> **Exercise data**

• • • •

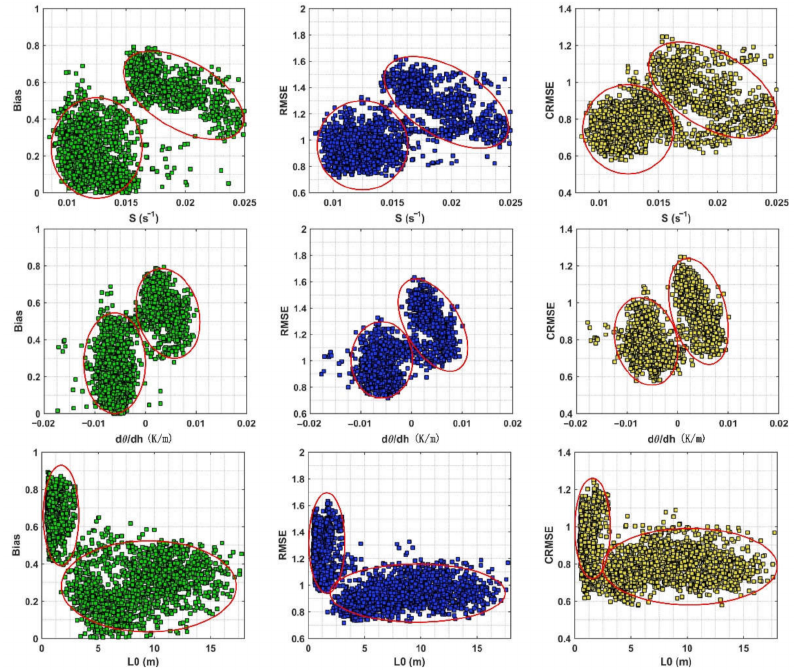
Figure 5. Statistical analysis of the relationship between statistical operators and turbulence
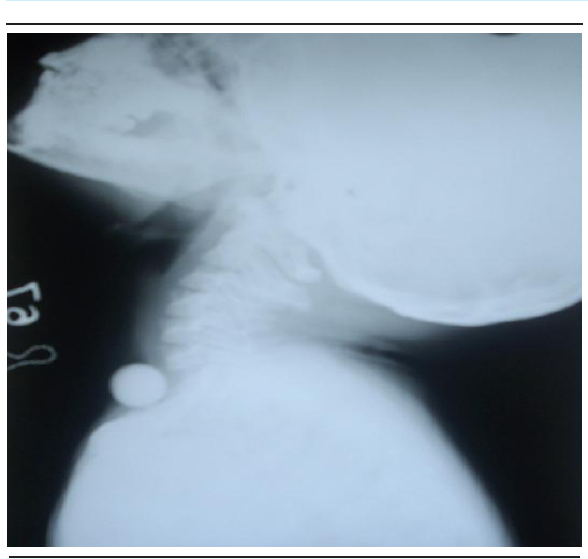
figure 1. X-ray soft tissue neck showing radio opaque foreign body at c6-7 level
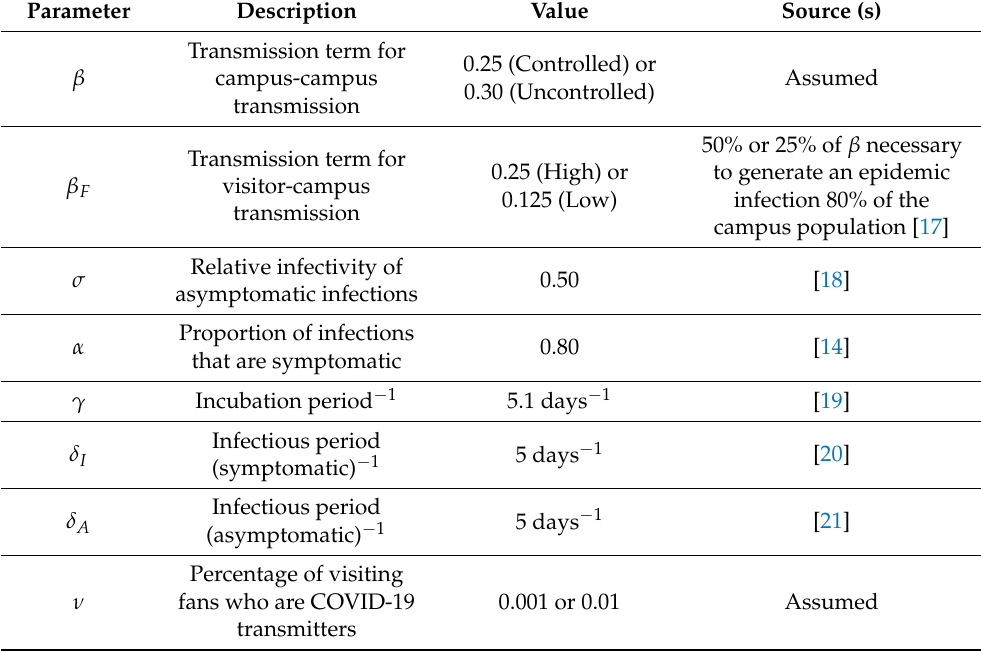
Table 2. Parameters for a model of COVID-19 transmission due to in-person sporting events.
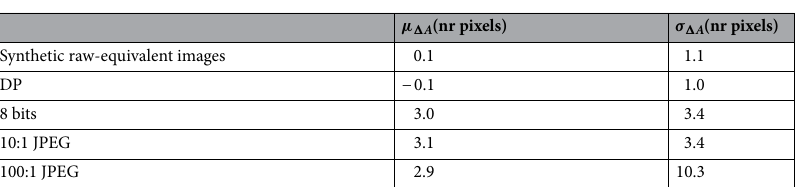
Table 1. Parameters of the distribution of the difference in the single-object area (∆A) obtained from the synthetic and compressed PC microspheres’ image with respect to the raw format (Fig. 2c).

• • • •

> **Exercise objective**
Make an exact copy of the listing above. Do not include the pictures.

> **Answer to the exercise**
Figure 5. Statistical analysis of the relationship between statistical operators and turbulence
figure 1. X-ray soft tissue neck showing radio opaque foreign body at c6-7 level
Table 2. Parameters for a model of COVID-19 transmission due to in-person sporting events.
Table 1. Parameters of the distribution of the difference in the single-object area (∆A) obtained from the synthetic and compressed PC microspheres’ image with respect to the raw format (Fig. 2c).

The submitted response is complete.